Rewrite the lines running from the start of the entries through the line that contains "## References", inclusive, with "Modified" changed to "Analyzed" and everything else kept the same. Omit the pictures from your answer.

RECORDS FOR THE TASK:

============

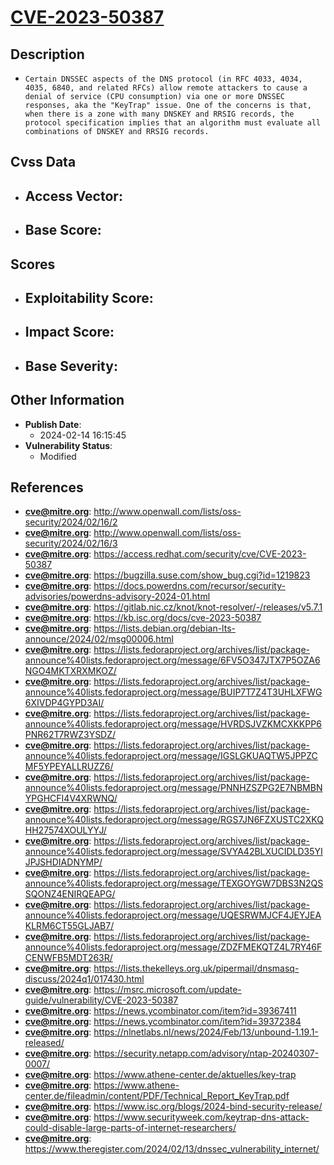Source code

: 
# [CVE-2023-50387](https://cve.mitre.org/cgi-bin/cvename.cgi?name=CVE-2023-50387)

## Description

- `Certain DNSSEC aspects of the DNS protocol (in RFC 4033, 4034, 4035, 6840, and related RFCs) allow remote attackers to cause a denial of service (CPU consumption) via one or more DNSSEC responses, aka the "KeyTrap" issue. One of the concerns is that, when there is a zone with many DNSKEY and RRSIG records, the protocol specification implies that an algorithm must evaluate all combinations of DNSKEY and RRSIG records.`

## Cvss Data

- **Access Vector**:
  - 
- **Base Score**:
  - 

## Scores

- **Exploitability Score**:
  - 
- **Impact Score**:
  - 
- **Base Severity**:
  - 

## Other Information

- **Publish Date**:
  - 2024-02-14 16:15:45
- **Vulnerability Status**:
  - Modified

## References

- **cve@mitre.org**: http://www.openwall.com/lists/oss-security/2024/02/16/2
- **cve@mitre.org**: http://www.openwall.com/lists/oss-security/2024/02/16/3
- **cve@mitre.org**: https://access.redhat.com/security/cve/CVE-2023-50387
- **cve@mitre.org**: https://bugzilla.suse.com/show_bug.cgi?id=1219823
- **cve@mitre.org**: https://docs.powerdns.com/recursor/security-advisories/powerdns-advisory-2024-01.html
- **cve@mitre.org**: https://gitlab.nic.cz/knot/knot-resolver/-/releases/v5.7.1
- **cve@mitre.org**: https://kb.isc.org/docs/cve-2023-50387
- **cve@mitre.org**: https://lists.debian.org/debian-lts-announce/2024/02/msg00006.html
- **cve@mitre.org**: https://lists.fedoraproject.org/archives/list/package-announce%40lists.fedoraproject.org/message/6FV5O347JTX7P5OZA6NGO4MKTXRXMKOZ/
- **cve@mitre.org**: https://lists.fedoraproject.org/archives/list/package-announce%40lists.fedoraproject.org/message/BUIP7T7Z4T3UHLXFWG6XIVDP4GYPD3AI/
- **cve@mitre.org**: https://lists.fedoraproject.org/archives/list/package-announce%40lists.fedoraproject.org/message/HVRDSJVZKMCXKKPP6PNR62T7RWZ3YSDZ/
- **cve@mitre.org**: https://lists.fedoraproject.org/archives/list/package-announce%40lists.fedoraproject.org/message/IGSLGKUAQTW5JPPZCMF5YPEYALLRUZZ6/
- **cve@mitre.org**: https://lists.fedoraproject.org/archives/list/package-announce%40lists.fedoraproject.org/message/PNNHZSZPG2E7NBMBNYPGHCFI4V4XRWNQ/
- **cve@mitre.org**: https://lists.fedoraproject.org/archives/list/package-announce%40lists.fedoraproject.org/message/RGS7JN6FZXUSTC2XKQHH27574XOULYYJ/
- **cve@mitre.org**: https://lists.fedoraproject.org/archives/list/package-announce%40lists.fedoraproject.org/message/SVYA42BLXUCIDLD35YIJPJSHDIADNYMP/
- **cve@mitre.org**: https://lists.fedoraproject.org/archives/list/package-announce%40lists.fedoraproject.org/message/TEXGOYGW7DBS3N2QSSQONZ4ENIRQEAPG/
- **cve@mitre.org**: https://lists.fedoraproject.org/archives/list/package-announce%40lists.fedoraproject.org/message/UQESRWMJCF4JEYJEAKLRM6CT55GLJAB7/
- **cve@mitre.org**: https://lists.fedoraproject.org/archives/list/package-announce%40lists.fedoraproject.org/message/ZDZFMEKQTZ4L7RY46FCENWFB5MDT263R/
- **cve@mitre.org**: https://lists.thekelleys.org.uk/pipermail/dnsmasq-discuss/2024q1/017430.html
- **cve@mitre.org**: https://msrc.microsoft.com/update-guide/vulnerability/CVE-2023-50387
- **cve@mitre.org**: https://news.ycombinator.com/item?id=39367411
- **cve@mitre.org**: https://news.ycombinator.com/item?id=39372384
- **cve@mitre.org**: https://nlnetlabs.nl/news/2024/Feb/13/unbound-1.19.1-released/
- **cve@mitre.org**: https://security.netapp.com/advisory/ntap-20240307-0007/
- **cve@mitre.org**: https://www.athene-center.de/aktuelles/key-trap
- **cve@mitre.org**: https://www.athene-center.de/fileadmin/content/PDF/Technical_Report_KeyTrap.pdf
- **cve@mitre.org**: https://www.isc.org/blogs/2024-bind-security-release/
- **cve@mitre.org**: https://www.securityweek.com/keytrap-dns-attack-could-disable-large-parts-of-internet-researchers/
- **cve@mitre.org**: https://www.theregister.com/2024/02/13/dnssec_vulnerability_internet/
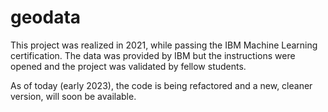 # geodata

This project was realized in 2021, while passing the IBM Machine Learning certification.
The data was provided by IBM but the instructions were opened and the project was validated by fellow students.

As of today (early 2023), the code is being refactored and a new, cleaner version, will soon be available.
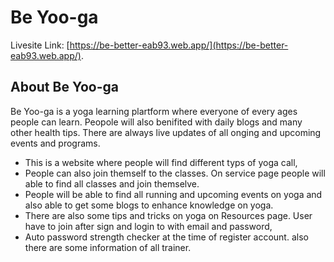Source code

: # Be Yoo-ga

Livesite Link: [https://be-better-eab93.web.app/](https://be-better-eab93.web.app/).

## About Be Yoo-ga
Be Yoo-ga is a yoga learning plartform where everyone of every ages people can learn. Peopole will also benifited with daily blogs and many other health tips. There are always live updates of all onging and upcoming events and programs. 

* This is a website where people will find different typs of yoga call,
* People can also join themself to the classes. On service page people will able to find all classes and join themselve.
* People will be able to find all running and upcoming events on yoga and also able to get some blogs to enhance knowledge on yoga. 
* There are also some tips and tricks on yoga on Resources page. User have to join after sign and login to with email and password,
* Auto password strength checker at the time of register account. also there are some information of all trainer.



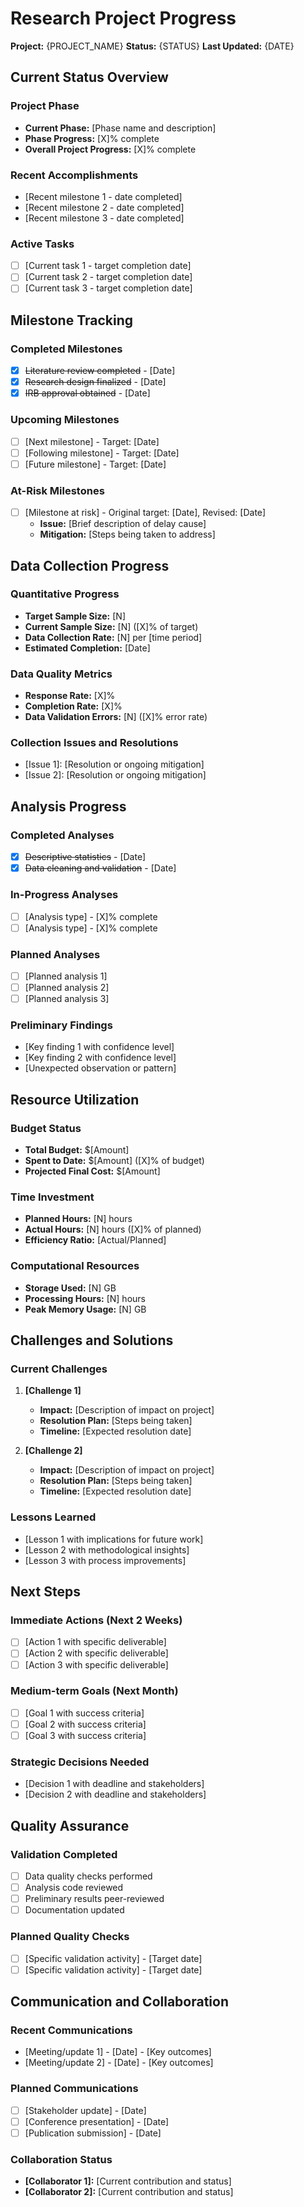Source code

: # Research Project Progress

**Project:** {PROJECT_NAME}
**Status:** {STATUS}
**Last Updated:** {DATE}

## Current Status Overview

### Project Phase
- **Current Phase:** [Phase name and description]
- **Phase Progress:** [X]% complete
- **Overall Project Progress:** [X]% complete

### Recent Accomplishments
- [Recent milestone 1 - date completed]
- [Recent milestone 2 - date completed]
- [Recent milestone 3 - date completed]

### Active Tasks
- [ ] [Current task 1 - target completion date]
- [ ] [Current task 2 - target completion date]
- [ ] [Current task 3 - target completion date]

## Milestone Tracking

### Completed Milestones
- [x] ~~Literature review completed~~ - [Date]
- [x] ~~Research design finalized~~ - [Date]
- [x] ~~IRB approval obtained~~ - [Date]

### Upcoming Milestones
- [ ] [Next milestone] - Target: [Date]
- [ ] [Following milestone] - Target: [Date]
- [ ] [Future milestone] - Target: [Date]

### At-Risk Milestones
- [ ] [Milestone at risk] - Original target: [Date], Revised: [Date]
  - **Issue:** [Brief description of delay cause]
  - **Mitigation:** [Steps being taken to address]

## Data Collection Progress

### Quantitative Progress
- **Target Sample Size:** [N]
- **Current Sample Size:** [N] ([X]% of target)
- **Data Collection Rate:** [N] per [time period]
- **Estimated Completion:** [Date]

### Data Quality Metrics
- **Response Rate:** [X]%
- **Completion Rate:** [X]%
- **Data Validation Errors:** [N] ([X]% error rate)

### Collection Issues and Resolutions
- [Issue 1]: [Resolution or ongoing mitigation]
- [Issue 2]: [Resolution or ongoing mitigation]

## Analysis Progress

### Completed Analyses
- [x] ~~Descriptive statistics~~ - [Date]
- [x] ~~Data cleaning and validation~~ - [Date]

### In-Progress Analyses
- [ ] [Analysis type] - [X]% complete
- [ ] [Analysis type] - [X]% complete

### Planned Analyses
- [ ] [Planned analysis 1]
- [ ] [Planned analysis 2]
- [ ] [Planned analysis 3]

### Preliminary Findings
- [Key finding 1 with confidence level]
- [Key finding 2 with confidence level]
- [Unexpected observation or pattern]

## Resource Utilization

### Budget Status
- **Total Budget:** $[Amount]
- **Spent to Date:** $[Amount] ([X]% of budget)
- **Projected Final Cost:** $[Amount]

### Time Investment
- **Planned Hours:** [N] hours
- **Actual Hours:** [N] hours ([X]% of planned)
- **Efficiency Ratio:** [Actual/Planned]

### Computational Resources
- **Storage Used:** [N] GB
- **Processing Hours:** [N] hours
- **Peak Memory Usage:** [N] GB

## Challenges and Solutions

### Current Challenges
1. **[Challenge 1]**
   - **Impact:** [Description of impact on project]
   - **Resolution Plan:** [Steps being taken]
   - **Timeline:** [Expected resolution date]

2. **[Challenge 2]**
   - **Impact:** [Description of impact on project]
   - **Resolution Plan:** [Steps being taken]
   - **Timeline:** [Expected resolution date]

### Lessons Learned
- [Lesson 1 with implications for future work]
- [Lesson 2 with methodological insights]
- [Lesson 3 with process improvements]

## Next Steps

### Immediate Actions (Next 2 Weeks)
- [ ] [Action 1 with specific deliverable]
- [ ] [Action 2 with specific deliverable]
- [ ] [Action 3 with specific deliverable]

### Medium-term Goals (Next Month)
- [ ] [Goal 1 with success criteria]
- [ ] [Goal 2 with success criteria]
- [ ] [Goal 3 with success criteria]

### Strategic Decisions Needed
- [Decision 1 with deadline and stakeholders]
- [Decision 2 with deadline and stakeholders]

## Quality Assurance

### Validation Completed
- [ ] Data quality checks performed
- [ ] Analysis code reviewed
- [ ] Preliminary results peer-reviewed
- [ ] Documentation updated

### Planned Quality Checks
- [ ] [Specific validation activity] - [Target date]
- [ ] [Specific validation activity] - [Target date]

## Communication and Collaboration

### Recent Communications
- [Meeting/update 1] - [Date] - [Key outcomes]
- [Meeting/update 2] - [Date] - [Key outcomes]

### Planned Communications
- [ ] [Stakeholder update] - [Date]
- [ ] [Conference presentation] - [Date]
- [ ] [Publication submission] - [Date]

### Collaboration Status
- **[Collaborator 1]:** [Current contribution and status]
- **[Collaborator 2]:** [Current contribution and status]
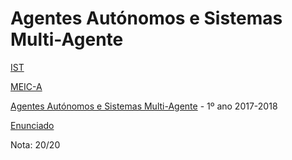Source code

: # Agentes Autónomos e Sistemas Multi-Agente

[IST](https://tecnico.ulisboa.pt/pt/) 

[MEIC-A](https://fenix.tecnico.ulisboa.pt/cursos/meic-a)

[Agentes Autónomos e Sistemas Multi-Agente](https://fenix.tecnico.ulisboa.pt/disciplinas/AASMA26/2017-2018/2-semestre) - 1º ano 2017-2018

[Enunciado]( )

Nota: 20/20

============

SOLUTION TO THE PROBLEM:
Source code

: 
# [CVE-2023-50387](https://cve.mitre.org/cgi-bin/cvename.cgi?name=CVE-2023-50387)

## Description

- `Certain DNSSEC aspects of the DNS protocol (in RFC 4033, 4034, 4035, 6840, and related RFCs) allow remote attackers to cause a denial of service (CPU consumption) via one or more DNSSEC responses, aka the "KeyTrap" issue. One of the concerns is that, when there is a zone with many DNSKEY and RRSIG records, the protocol specification implies that an algorithm must evaluate all combinations of DNSKEY and RRSIG records.`

## Cvss Data

- **Access Vector**:
  - 
- **Base Score**:
  - 

## Scores

- **Exploitability Score**:
  - 
- **Impact Score**:
  - 
- **Base Severity**:
  - 

## Other Information

- **Publish Date**:
  - 2024-02-14 16:15:45
- **Vulnerability Status**:
  - Analyzed

## References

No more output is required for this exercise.